### Data for analysis

+++++

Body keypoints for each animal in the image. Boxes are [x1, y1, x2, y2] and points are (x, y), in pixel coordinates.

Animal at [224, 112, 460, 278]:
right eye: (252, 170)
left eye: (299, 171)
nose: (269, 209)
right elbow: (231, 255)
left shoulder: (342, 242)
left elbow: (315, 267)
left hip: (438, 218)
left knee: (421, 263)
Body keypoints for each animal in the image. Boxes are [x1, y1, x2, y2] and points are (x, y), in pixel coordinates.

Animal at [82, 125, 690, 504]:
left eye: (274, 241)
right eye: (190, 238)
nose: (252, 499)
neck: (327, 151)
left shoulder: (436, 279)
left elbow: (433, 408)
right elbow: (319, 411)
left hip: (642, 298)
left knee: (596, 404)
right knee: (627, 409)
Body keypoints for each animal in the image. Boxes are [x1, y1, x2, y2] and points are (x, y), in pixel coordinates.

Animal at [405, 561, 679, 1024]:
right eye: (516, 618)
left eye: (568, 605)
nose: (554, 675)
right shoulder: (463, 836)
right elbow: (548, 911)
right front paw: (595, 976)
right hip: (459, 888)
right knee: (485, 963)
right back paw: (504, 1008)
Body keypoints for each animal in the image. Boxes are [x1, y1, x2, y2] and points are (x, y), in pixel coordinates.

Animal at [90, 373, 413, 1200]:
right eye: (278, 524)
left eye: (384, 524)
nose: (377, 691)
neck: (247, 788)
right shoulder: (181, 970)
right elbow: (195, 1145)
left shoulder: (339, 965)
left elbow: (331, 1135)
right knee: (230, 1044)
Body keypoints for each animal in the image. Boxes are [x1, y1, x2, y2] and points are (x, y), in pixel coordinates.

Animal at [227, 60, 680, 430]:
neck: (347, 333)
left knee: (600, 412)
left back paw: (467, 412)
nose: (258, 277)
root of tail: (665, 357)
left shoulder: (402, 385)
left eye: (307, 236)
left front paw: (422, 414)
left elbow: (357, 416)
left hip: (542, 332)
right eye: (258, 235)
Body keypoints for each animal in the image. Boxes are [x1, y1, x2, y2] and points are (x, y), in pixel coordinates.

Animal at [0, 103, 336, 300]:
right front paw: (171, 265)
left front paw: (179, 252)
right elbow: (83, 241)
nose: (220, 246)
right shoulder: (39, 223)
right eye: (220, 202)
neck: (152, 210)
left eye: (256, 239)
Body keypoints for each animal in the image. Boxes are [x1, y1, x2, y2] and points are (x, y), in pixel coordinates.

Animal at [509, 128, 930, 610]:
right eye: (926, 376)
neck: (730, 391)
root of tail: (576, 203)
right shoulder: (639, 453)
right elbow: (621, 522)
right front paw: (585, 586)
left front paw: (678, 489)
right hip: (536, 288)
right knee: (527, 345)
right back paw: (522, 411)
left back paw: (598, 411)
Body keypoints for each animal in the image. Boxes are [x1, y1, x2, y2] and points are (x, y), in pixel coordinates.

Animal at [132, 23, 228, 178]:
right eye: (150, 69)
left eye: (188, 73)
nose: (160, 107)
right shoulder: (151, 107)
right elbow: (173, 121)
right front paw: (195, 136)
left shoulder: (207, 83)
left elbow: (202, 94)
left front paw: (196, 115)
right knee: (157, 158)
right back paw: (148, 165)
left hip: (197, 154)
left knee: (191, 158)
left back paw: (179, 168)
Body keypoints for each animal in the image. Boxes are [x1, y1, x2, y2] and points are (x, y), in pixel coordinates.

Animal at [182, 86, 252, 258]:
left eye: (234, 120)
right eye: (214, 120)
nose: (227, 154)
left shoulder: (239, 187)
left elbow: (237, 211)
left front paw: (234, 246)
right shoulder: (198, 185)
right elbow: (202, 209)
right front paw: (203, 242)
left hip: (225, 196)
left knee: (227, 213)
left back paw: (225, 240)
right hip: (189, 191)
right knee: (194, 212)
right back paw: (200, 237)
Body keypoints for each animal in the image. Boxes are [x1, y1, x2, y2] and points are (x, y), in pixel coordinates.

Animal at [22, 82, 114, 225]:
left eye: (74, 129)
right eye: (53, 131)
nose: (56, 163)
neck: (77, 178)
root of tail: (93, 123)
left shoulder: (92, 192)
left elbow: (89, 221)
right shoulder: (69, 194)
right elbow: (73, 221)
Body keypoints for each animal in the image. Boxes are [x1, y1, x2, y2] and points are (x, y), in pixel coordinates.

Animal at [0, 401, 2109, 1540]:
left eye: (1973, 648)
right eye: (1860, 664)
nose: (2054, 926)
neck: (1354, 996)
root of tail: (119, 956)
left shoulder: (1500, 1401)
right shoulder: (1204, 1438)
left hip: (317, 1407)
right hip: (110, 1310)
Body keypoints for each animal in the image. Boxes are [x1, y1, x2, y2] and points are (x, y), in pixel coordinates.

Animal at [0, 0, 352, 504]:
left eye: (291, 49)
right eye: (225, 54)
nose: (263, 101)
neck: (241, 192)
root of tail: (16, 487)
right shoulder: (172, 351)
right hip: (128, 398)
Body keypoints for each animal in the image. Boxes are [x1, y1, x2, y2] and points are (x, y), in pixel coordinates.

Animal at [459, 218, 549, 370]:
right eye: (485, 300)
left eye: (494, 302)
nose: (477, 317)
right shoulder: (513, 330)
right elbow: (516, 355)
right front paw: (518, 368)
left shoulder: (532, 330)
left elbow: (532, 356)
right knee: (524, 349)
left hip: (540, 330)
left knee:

+++++

### Task prompt
Using the data above, repeat exactly the lines that begin at the line with "left back paw: (598, 411)" and end at the line with "right hip: (128, 398)", both ends included.

### Answer to this task
left back paw: (598, 411)
Body keypoints for each animal in the image. Boxes are [x1, y1, x2, y2] and points are (x, y), in pixel coordinates.

Animal at [132, 23, 228, 178]:
right eye: (150, 69)
left eye: (188, 73)
nose: (160, 107)
right shoulder: (151, 107)
right elbow: (173, 121)
right front paw: (195, 136)
left shoulder: (207, 83)
left elbow: (202, 94)
left front paw: (196, 115)
right knee: (157, 158)
right back paw: (148, 165)
left hip: (197, 154)
left knee: (191, 158)
left back paw: (179, 168)
Body keypoints for each animal in the image. Boxes are [x1, y1, x2, y2] and points are (x, y), in pixel coordinates.

Animal at [182, 86, 252, 258]:
left eye: (234, 120)
right eye: (214, 120)
nose: (227, 154)
left shoulder: (239, 187)
left elbow: (237, 211)
left front paw: (234, 246)
right shoulder: (198, 185)
right elbow: (202, 209)
right front paw: (203, 242)
left hip: (225, 196)
left knee: (227, 213)
left back paw: (225, 240)
right hip: (189, 191)
right knee: (194, 212)
right back paw: (200, 237)
Body keypoints for each animal in the image. Boxes are [x1, y1, x2, y2] and points are (x, y), in pixel coordinates.

Animal at [22, 82, 114, 225]:
left eye: (74, 129)
right eye: (53, 131)
nose: (56, 163)
neck: (77, 178)
root of tail: (93, 123)
left shoulder: (92, 192)
left elbow: (89, 221)
right shoulder: (69, 194)
right elbow: (73, 221)
Body keypoints for each animal in the image. Boxes are [x1, y1, x2, y2] and points are (x, y), in pixel coordinates.

Animal at [0, 401, 2109, 1540]:
left eye: (1973, 648)
right eye: (1860, 664)
nose: (2054, 926)
neck: (1354, 996)
root of tail: (119, 956)
left shoulder: (1500, 1401)
right shoulder: (1204, 1438)
left hip: (317, 1407)
right hip: (110, 1310)
Body keypoints for each animal in the image. Boxes are [x1, y1, x2, y2] and points are (x, y), in pixel coordinates.

Animal at [0, 0, 352, 504]:
left eye: (291, 49)
right eye: (225, 54)
nose: (263, 101)
neck: (241, 192)
root of tail: (16, 487)
right shoulder: (172, 351)
right hip: (128, 398)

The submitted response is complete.